--- START ---
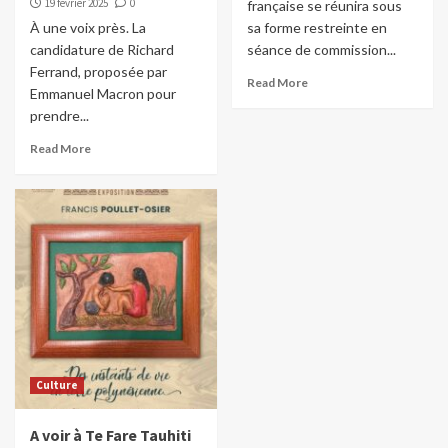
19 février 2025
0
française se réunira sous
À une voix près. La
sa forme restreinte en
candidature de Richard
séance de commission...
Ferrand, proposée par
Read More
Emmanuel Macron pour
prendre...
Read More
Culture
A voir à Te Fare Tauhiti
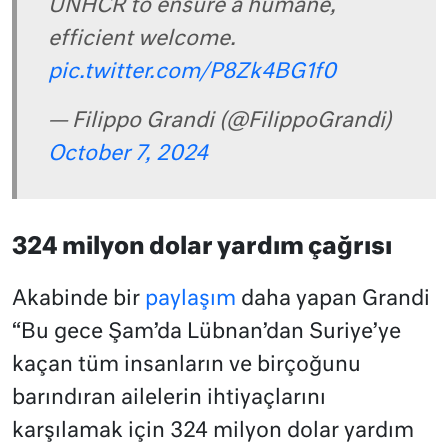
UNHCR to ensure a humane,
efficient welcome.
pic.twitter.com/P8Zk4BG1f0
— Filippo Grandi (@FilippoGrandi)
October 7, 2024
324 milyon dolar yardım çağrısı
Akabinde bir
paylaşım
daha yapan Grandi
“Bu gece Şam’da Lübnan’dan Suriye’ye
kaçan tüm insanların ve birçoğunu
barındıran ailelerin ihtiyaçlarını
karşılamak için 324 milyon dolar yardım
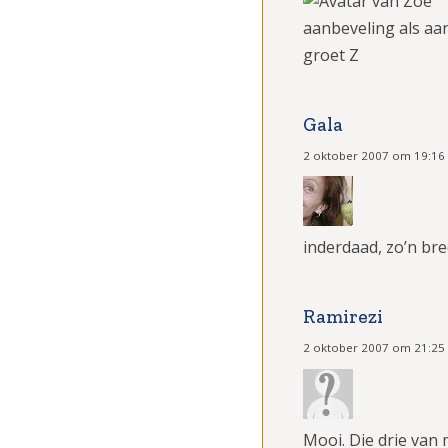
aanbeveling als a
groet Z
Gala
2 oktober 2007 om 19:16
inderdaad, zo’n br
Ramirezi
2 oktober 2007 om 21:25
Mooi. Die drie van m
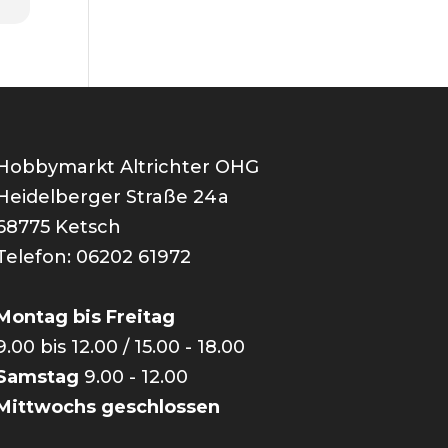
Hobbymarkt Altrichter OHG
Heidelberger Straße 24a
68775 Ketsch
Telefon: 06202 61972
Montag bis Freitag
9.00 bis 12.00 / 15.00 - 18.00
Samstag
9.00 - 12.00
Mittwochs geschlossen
--- END ---
--- START ---
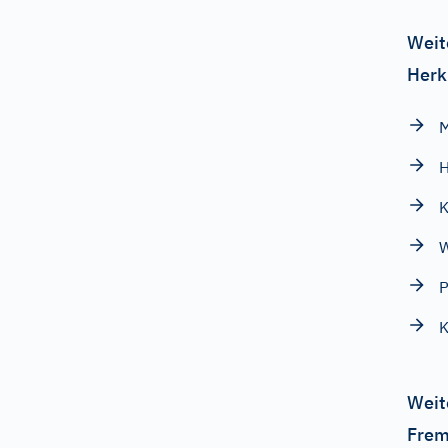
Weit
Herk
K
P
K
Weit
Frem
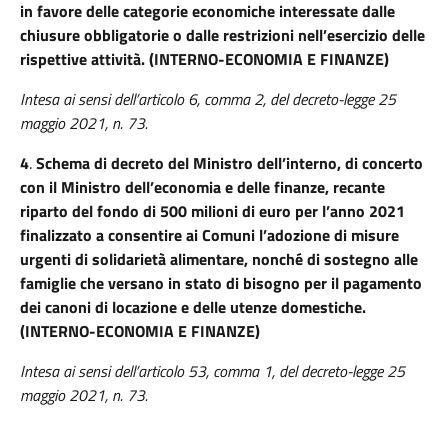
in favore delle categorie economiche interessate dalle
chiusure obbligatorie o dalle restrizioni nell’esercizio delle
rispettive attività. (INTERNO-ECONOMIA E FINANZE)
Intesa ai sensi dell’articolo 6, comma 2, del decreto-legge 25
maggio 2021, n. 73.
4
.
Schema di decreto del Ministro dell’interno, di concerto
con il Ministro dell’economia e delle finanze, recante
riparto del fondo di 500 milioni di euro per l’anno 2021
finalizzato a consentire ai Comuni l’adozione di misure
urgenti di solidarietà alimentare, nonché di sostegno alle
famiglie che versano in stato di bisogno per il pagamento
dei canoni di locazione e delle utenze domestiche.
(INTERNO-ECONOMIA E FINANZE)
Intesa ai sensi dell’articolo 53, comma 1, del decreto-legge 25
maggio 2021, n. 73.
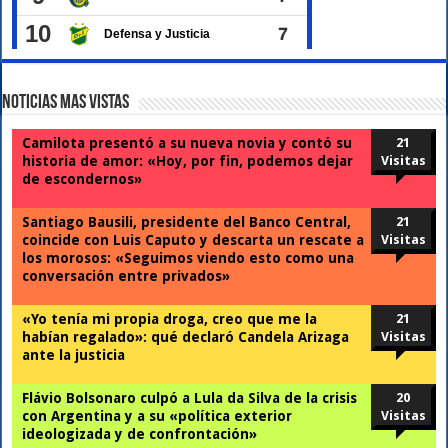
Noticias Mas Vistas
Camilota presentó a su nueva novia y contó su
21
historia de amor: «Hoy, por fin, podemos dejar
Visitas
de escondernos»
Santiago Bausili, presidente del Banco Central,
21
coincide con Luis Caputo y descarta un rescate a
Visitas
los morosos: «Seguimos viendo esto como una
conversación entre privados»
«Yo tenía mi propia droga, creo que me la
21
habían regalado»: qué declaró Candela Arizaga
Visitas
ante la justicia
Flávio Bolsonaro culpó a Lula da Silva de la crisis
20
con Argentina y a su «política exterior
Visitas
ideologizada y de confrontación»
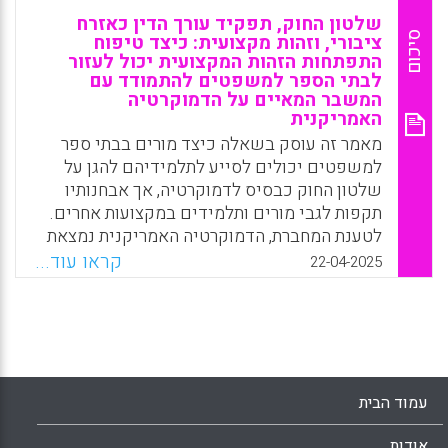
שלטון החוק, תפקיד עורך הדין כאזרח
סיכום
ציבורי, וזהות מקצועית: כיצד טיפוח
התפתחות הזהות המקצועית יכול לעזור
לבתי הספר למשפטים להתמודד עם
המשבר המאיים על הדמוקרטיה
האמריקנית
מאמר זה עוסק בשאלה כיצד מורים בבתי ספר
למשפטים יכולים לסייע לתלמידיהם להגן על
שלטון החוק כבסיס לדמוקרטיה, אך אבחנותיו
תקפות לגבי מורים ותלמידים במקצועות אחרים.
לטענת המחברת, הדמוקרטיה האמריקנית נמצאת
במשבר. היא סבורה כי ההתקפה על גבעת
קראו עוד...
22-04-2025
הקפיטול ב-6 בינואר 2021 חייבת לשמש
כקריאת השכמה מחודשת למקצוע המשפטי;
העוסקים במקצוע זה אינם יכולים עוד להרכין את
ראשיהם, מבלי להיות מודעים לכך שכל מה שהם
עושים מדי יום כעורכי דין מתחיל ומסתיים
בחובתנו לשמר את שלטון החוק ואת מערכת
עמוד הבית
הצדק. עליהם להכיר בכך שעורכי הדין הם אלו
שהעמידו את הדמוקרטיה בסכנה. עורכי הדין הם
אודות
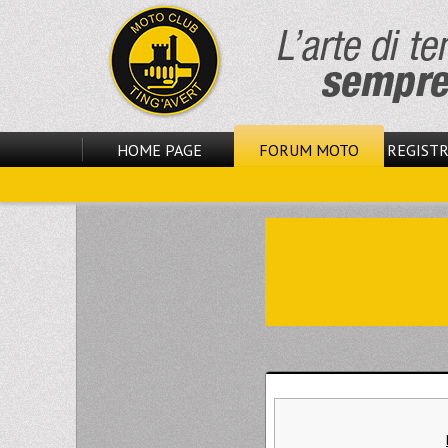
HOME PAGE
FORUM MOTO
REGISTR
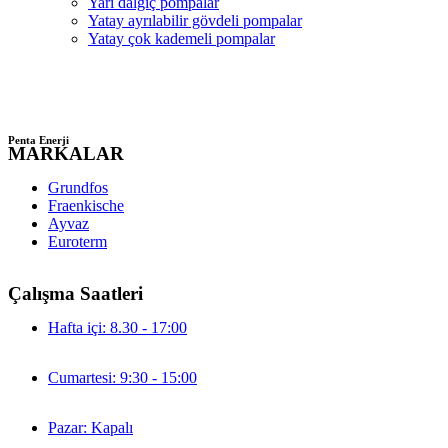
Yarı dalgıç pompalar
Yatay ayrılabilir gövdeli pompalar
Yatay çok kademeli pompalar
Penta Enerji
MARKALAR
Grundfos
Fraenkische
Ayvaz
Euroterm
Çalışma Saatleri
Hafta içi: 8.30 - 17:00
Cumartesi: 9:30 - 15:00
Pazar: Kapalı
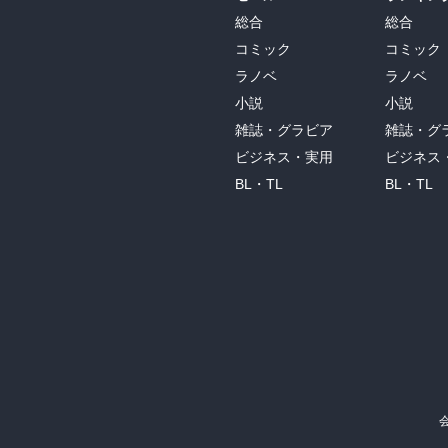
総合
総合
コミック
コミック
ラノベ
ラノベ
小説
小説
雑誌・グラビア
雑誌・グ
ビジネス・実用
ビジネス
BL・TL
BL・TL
--- END ---
Once you have counted the lines above that hold the word "dalle", report only that total.

2